** EXERCISE GOAL **
Return every line in the listing below that contains the word "mirror", copying each such line in full.

--- start ---

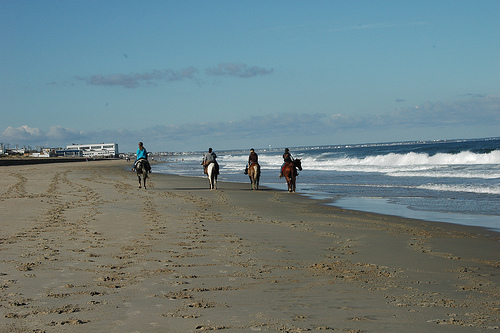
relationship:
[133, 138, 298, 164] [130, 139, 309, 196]
people riding horses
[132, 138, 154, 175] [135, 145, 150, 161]
rider wears jacket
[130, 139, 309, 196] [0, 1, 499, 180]
horses face away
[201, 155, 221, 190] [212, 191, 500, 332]
horse leaves hoofprints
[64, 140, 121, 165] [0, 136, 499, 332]
building on beach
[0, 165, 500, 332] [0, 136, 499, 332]
footprints in sand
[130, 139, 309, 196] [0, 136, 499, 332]
horses on beach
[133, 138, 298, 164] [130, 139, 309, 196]
riders on horses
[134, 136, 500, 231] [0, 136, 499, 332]
surf on beach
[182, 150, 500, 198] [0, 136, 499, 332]
waves on beach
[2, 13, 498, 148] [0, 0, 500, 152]
clouds in sky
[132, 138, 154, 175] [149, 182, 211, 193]
rider has shadow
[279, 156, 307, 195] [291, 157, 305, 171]
horse has head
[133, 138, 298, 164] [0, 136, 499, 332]
people on beach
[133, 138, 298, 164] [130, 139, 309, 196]
people on horses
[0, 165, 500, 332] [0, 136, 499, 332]
footprints on sand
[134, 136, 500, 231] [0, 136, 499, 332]
water by beach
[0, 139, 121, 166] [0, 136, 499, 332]
buildings on beach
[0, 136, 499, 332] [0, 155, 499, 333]
sand on beach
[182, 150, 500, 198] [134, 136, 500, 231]
waves in water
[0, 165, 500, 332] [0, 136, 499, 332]
tracks in sand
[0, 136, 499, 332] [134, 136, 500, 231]
sand near water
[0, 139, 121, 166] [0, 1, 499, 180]
buildings in distance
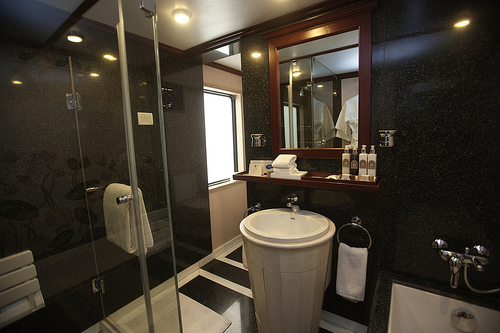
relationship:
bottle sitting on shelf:
[340, 144, 350, 181] [231, 165, 384, 194]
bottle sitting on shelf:
[340, 144, 350, 181] [227, 169, 382, 186]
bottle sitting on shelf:
[333, 143, 349, 180] [236, 158, 385, 188]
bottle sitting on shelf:
[340, 144, 350, 181] [230, 160, 380, 190]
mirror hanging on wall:
[276, 29, 360, 149] [235, 2, 496, 330]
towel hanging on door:
[101, 182, 156, 257] [2, 0, 182, 329]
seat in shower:
[0, 241, 53, 321] [2, 0, 186, 330]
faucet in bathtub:
[371, 231, 498, 331] [369, 267, 497, 331]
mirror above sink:
[276, 29, 360, 149] [274, 144, 361, 192]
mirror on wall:
[269, 44, 363, 146] [237, 37, 497, 296]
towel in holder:
[311, 212, 412, 296] [319, 189, 405, 272]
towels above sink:
[270, 154, 305, 179] [233, 200, 333, 332]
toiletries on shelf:
[339, 145, 376, 176] [231, 169, 379, 189]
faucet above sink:
[275, 192, 301, 211] [233, 200, 333, 332]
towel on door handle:
[92, 178, 161, 266] [109, 189, 137, 213]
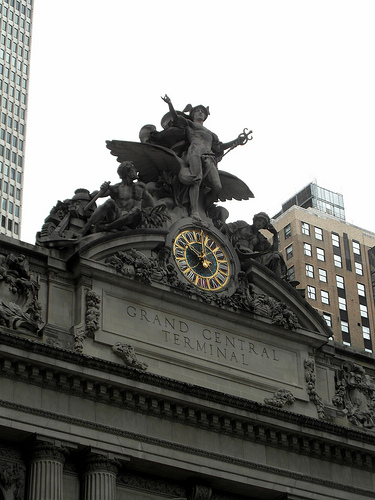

--- end ---

** SOLUTION FOR THIS PROBLEM **
mirror hanging on wall:
mirror above sink:
mirror on wall:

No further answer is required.